Record set START

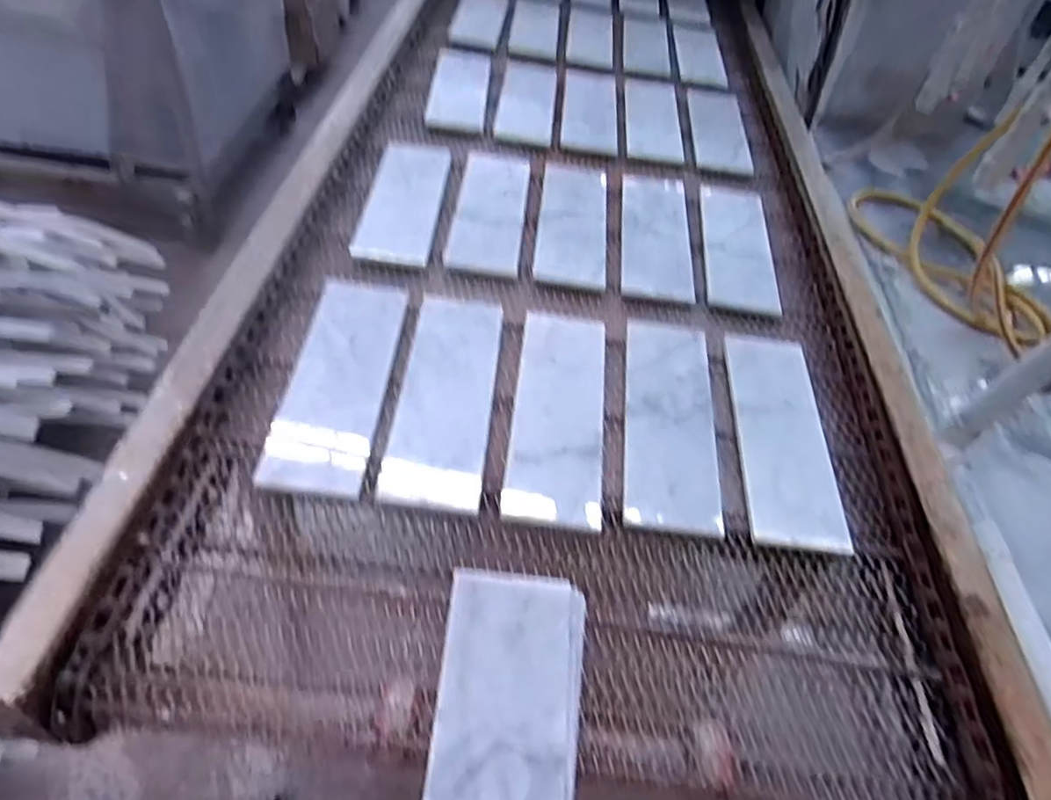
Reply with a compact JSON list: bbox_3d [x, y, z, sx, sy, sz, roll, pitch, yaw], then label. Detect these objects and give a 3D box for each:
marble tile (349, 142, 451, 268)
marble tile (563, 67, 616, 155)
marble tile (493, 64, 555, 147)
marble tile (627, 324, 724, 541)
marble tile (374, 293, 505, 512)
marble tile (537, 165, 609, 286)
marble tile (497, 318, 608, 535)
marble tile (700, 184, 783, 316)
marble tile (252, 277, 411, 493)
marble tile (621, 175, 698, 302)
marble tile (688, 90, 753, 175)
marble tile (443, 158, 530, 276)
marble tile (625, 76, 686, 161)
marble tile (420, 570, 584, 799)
[{"bbox_3d":[-0.192,-0.328,1.112,0.110,0.009,0.361,5,46,-3],"label":"marble tile"},{"bbox_3d":[0.140,-0.639,1.482,0.111,0.007,0.409,7,46,-1],"label":"marble tile"},{"bbox_3d":[0.005,-0.635,1.448,0.111,0.010,0.393,6,46,-2],"label":"marble tile"},{"bbox_3d":[0.180,0.017,0.852,0.109,0.016,0.334,9,46,1],"label":"marble tile"},{"bbox_3d":[-0.092,-0.011,0.821,0.110,0.014,0.324,6,46,-2],"label":"marble tile"},{"bbox_3d":[0.081,-0.302,1.144,0.112,0.009,0.360,6,46,-1],"label":"marble tile"},{"bbox_3d":[0.042,0.010,0.826,0.110,0.021,0.314,8,46,0],"label":"marble tile"},{"bbox_3d":[0.360,-0.269,1.172,0.118,0.024,0.372,10,46,2],"label":"marble tile"},{"bbox_3d":[-0.220,-0.031,0.819,0.112,0.017,0.328,5,46,-2],"label":"marble tile"},{"bbox_3d":[0.218,-0.284,1.151,0.116,0.014,0.368,8,46,0],"label":"marble tile"},{"bbox_3d":[0.423,-0.602,1.514,0.117,0.021,0.415,9,46,1],"label":"marble tile"},{"bbox_3d":[-0.054,-0.316,1.128,0.110,0.009,0.353,6,46,-2],"label":"marble tile"},{"bbox_3d":[0.275,-0.621,1.498,0.115,0.012,0.417,8,46,0],"label":"marble tile"},{"bbox_3d":[-0.017,0.285,0.533,0.116,0.023,0.311,6,50,-2],"label":"marble tile"}]

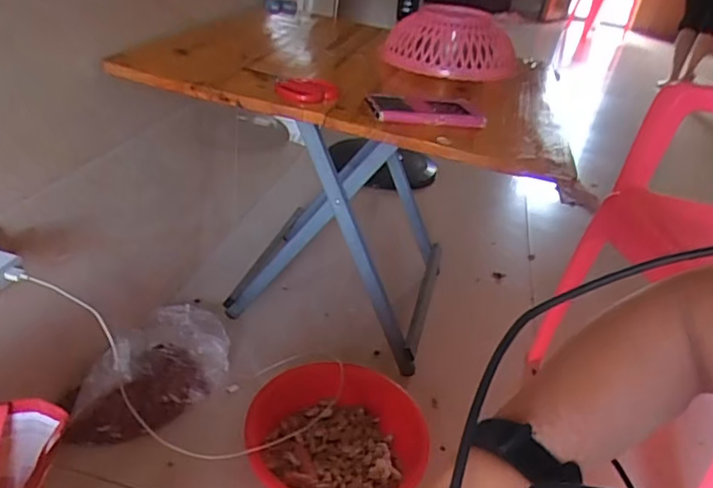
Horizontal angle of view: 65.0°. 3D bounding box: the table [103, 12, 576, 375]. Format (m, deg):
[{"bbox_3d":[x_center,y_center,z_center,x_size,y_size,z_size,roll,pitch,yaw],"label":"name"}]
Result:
[{"bbox_3d":[0.011,-0.101,1.137,0.629,0.596,0.598,12,32,8],"label":"table"}]

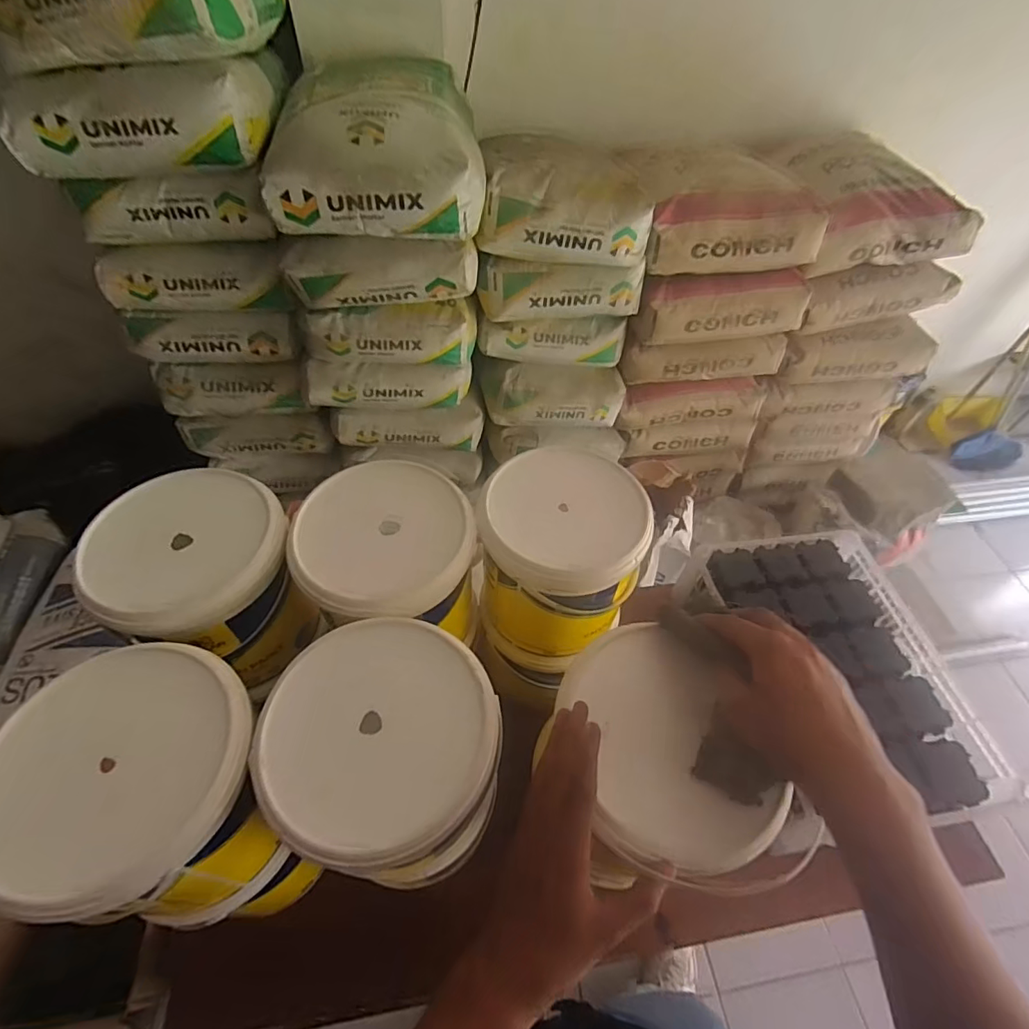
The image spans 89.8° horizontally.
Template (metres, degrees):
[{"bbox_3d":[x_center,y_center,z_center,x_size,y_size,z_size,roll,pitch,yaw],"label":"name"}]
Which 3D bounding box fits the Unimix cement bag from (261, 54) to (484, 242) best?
[{"bbox_3d":[-0.230,-0.710,0.974,0.355,0.152,0.495,2,52,-1],"label":"Unimix cement bag"}]

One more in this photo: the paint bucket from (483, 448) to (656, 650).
[{"bbox_3d":[0.050,0.052,0.610,0.176,0.181,0.167,1,52,-2],"label":"paint bucket"}]

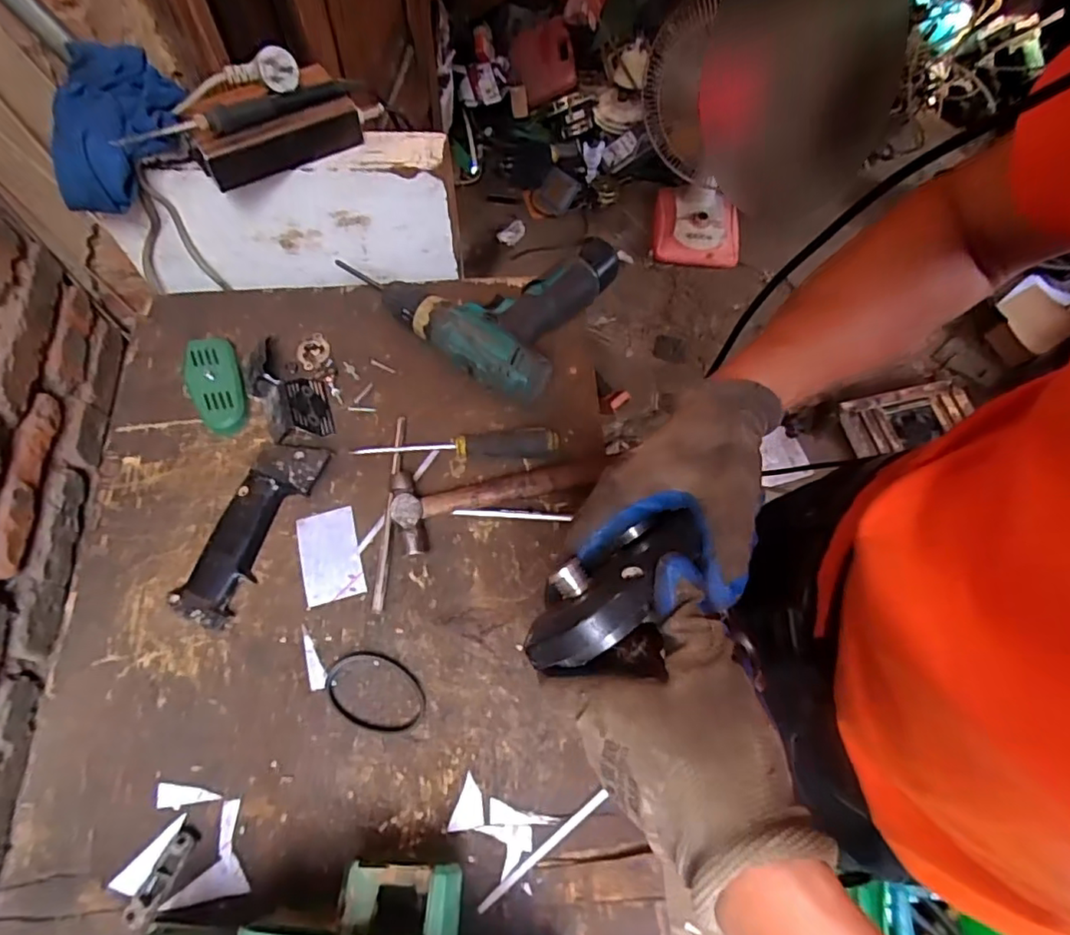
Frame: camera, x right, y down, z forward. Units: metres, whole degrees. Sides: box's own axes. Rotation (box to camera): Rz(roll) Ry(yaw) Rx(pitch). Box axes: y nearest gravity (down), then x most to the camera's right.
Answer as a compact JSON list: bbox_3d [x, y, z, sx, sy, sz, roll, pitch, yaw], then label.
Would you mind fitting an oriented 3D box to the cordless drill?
[{"bbox_3d":[-0.057,-0.190,0.619,0.235,0.057,0.195,29,69,10],"label":"cordless drill"}]

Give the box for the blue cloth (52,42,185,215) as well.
[{"bbox_3d":[-0.385,-0.320,0.548,0.115,0.078,0.133,-8,65,-6],"label":"blue cloth"}]

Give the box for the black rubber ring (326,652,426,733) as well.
[{"bbox_3d":[-0.129,0.181,0.479,0.085,0.004,0.056,18,67,6],"label":"black rubber ring"}]

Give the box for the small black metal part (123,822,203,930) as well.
[{"bbox_3d":[-0.267,0.292,0.426,0.018,0.010,0.062,24,68,8],"label":"small black metal part"}]

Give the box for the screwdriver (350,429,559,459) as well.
[{"bbox_3d":[-0.073,-0.023,0.561,0.187,0.025,0.025,0,66,-2],"label":"screwdriver"}]

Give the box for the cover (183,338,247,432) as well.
[{"bbox_3d":[-0.313,-0.079,0.585,0.051,0.022,0.106,-20,69,-11],"label":"cover"}]

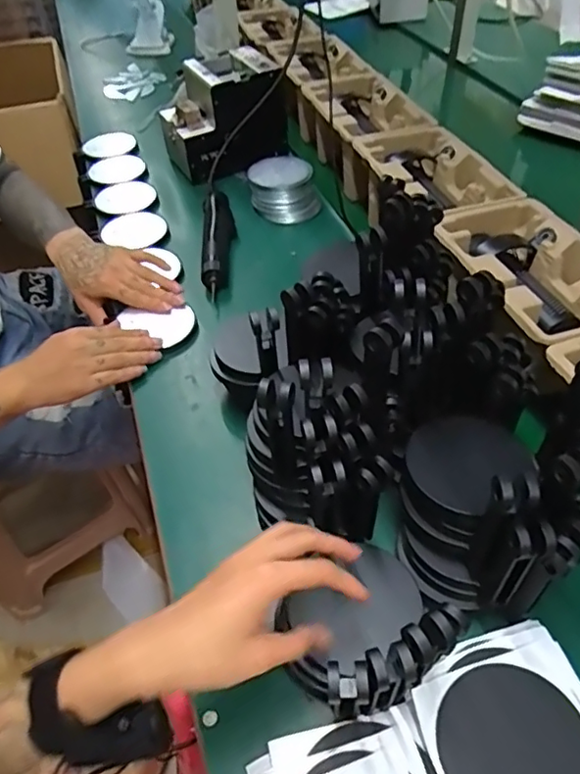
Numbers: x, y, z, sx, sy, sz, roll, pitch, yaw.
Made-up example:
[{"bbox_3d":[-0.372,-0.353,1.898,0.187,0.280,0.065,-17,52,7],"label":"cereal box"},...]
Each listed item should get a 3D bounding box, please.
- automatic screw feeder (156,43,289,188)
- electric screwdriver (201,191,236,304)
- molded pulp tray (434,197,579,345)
[{"bbox_3d":[-0.114,-0.457,0.959,0.187,0.150,0.131,-24,51,-21],"label":"automatic screw feeder"},{"bbox_3d":[-0.101,-0.208,0.809,0.044,0.039,0.229,-4,46,-4],"label":"electric screwdriver"},{"bbox_3d":[0.266,-0.122,0.622,0.154,0.049,0.231,-15,48,-14],"label":"molded pulp tray"}]

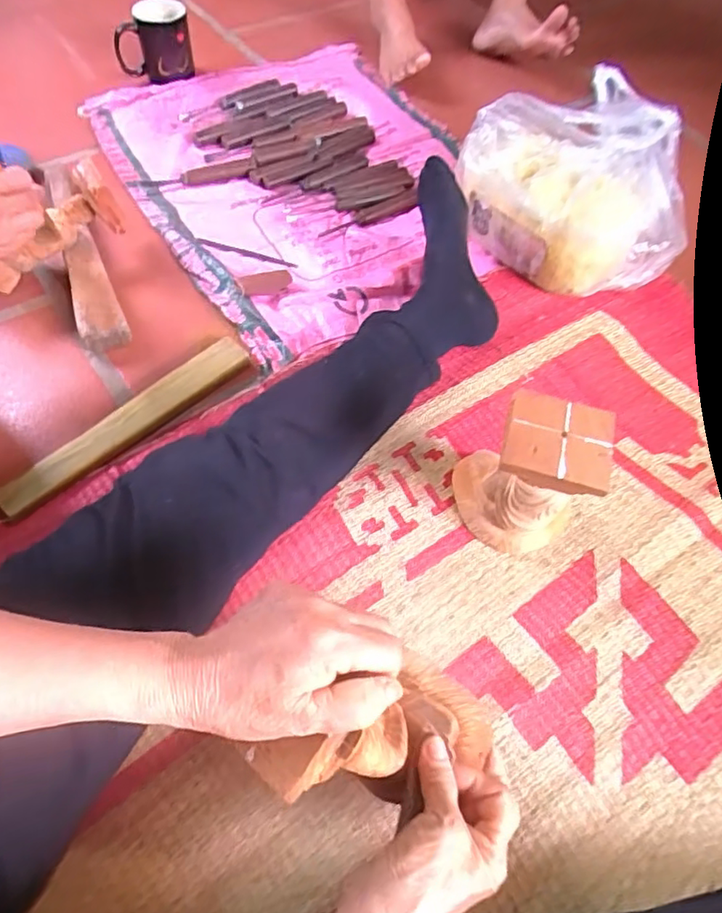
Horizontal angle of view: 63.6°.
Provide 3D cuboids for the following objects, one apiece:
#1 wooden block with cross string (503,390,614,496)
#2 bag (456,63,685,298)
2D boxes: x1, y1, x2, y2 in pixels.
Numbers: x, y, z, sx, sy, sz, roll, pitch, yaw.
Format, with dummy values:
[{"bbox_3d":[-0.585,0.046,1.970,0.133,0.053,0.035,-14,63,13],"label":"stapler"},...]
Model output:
[{"bbox_3d":[0.146,-0.010,0.432,0.078,0.020,0.067,16,59,7],"label":"wooden block with cross string"},{"bbox_3d":[0.289,-0.348,0.739,0.270,0.168,0.232,41,65,20],"label":"bag"}]

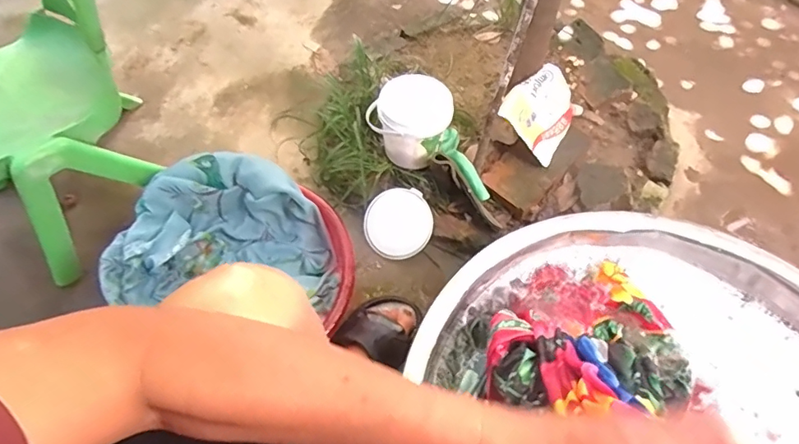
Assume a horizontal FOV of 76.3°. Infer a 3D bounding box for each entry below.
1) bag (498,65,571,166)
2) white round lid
[{"bbox_3d":[0.270,-0.209,0.969,0.136,0.032,0.169,49,65,-20],"label":"bag"},{"bbox_3d":[-0.003,0.004,0.917,0.121,0.021,0.126,1,96,12],"label":"white round lid"}]

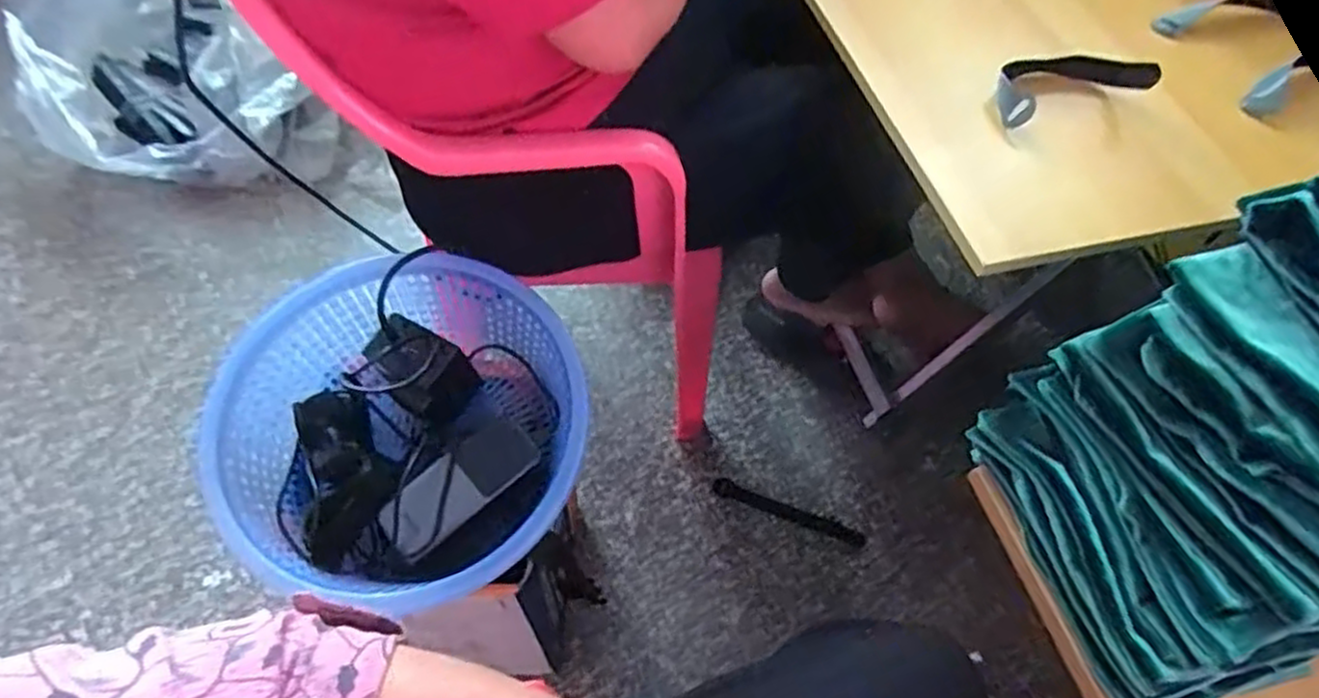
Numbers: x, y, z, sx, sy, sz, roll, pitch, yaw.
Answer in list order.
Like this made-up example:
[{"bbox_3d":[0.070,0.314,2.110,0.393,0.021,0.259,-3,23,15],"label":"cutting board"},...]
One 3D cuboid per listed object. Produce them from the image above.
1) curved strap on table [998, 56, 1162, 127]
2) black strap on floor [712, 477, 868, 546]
[{"bbox_3d":[0.320,-0.205,0.578,0.112,0.035,0.059,-5,57,-5],"label":"curved strap on table"},{"bbox_3d":[0.168,0.213,0.969,0.200,0.006,0.024,20,59,11],"label":"black strap on floor"}]

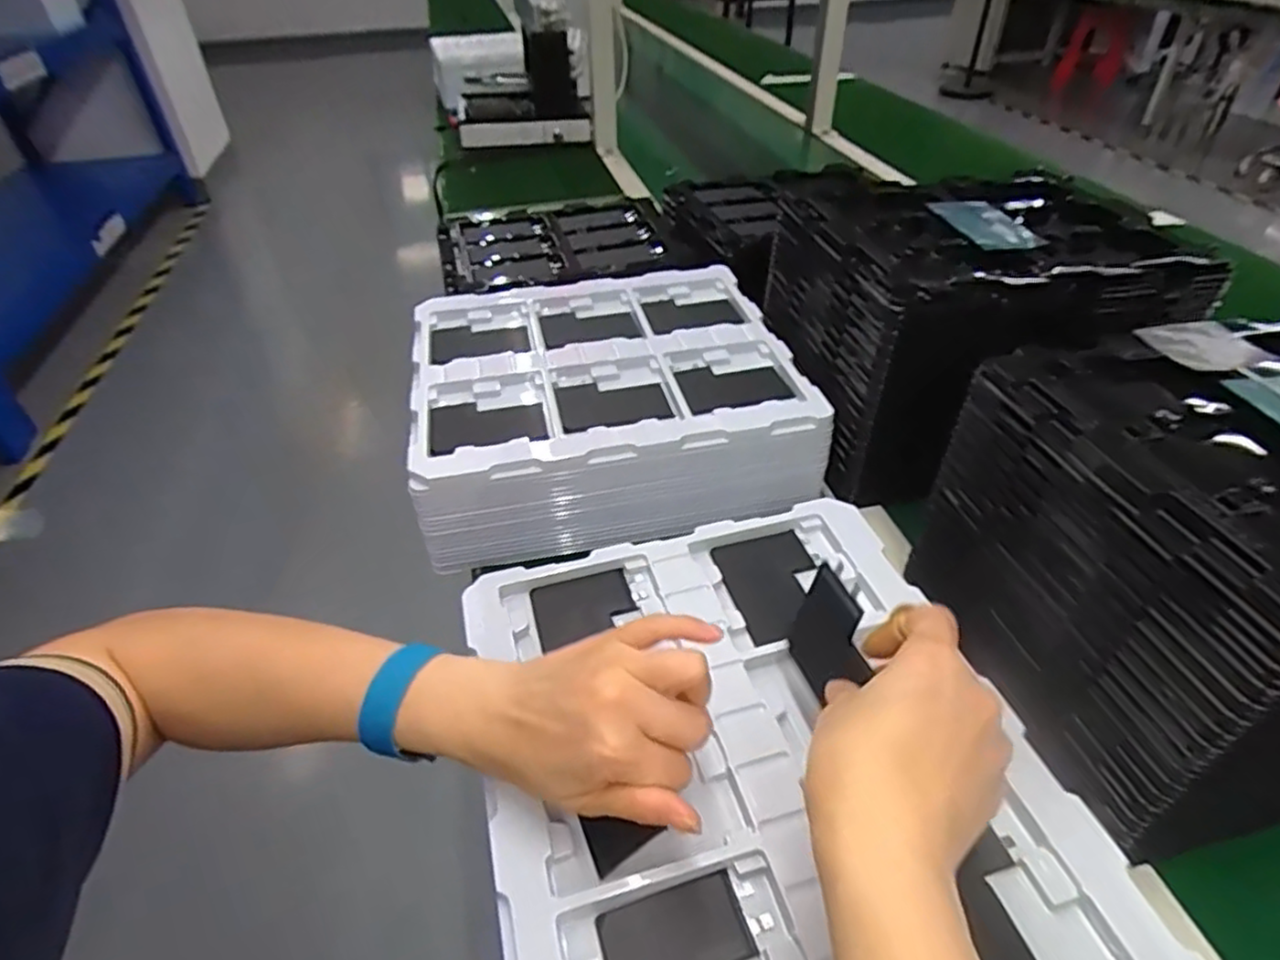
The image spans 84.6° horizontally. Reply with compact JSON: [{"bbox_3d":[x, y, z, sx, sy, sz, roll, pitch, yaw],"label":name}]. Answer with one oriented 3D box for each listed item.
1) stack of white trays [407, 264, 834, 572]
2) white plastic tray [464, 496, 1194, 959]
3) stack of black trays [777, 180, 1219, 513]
[{"bbox_3d":[-0.036,-0.078,0.637,0.317,0.083,0.286,-10,42,-9],"label":"stack of white trays"},{"bbox_3d":[0.059,0.144,0.372,0.273,0.019,0.314,-11,42,-11],"label":"white plastic tray"},{"bbox_3d":[0.264,-0.141,0.615,0.272,0.190,0.234,-10,42,-9],"label":"stack of black trays"}]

Record set END

Exercise aim - All lines above containing the string "view": copy each one.

Exercise response -
Horizontal angle of view: 65.0°. 3D bounding box: the table [103, 12, 576, 375]. Format (m, deg):
Horizontal angle of view: 63.6°.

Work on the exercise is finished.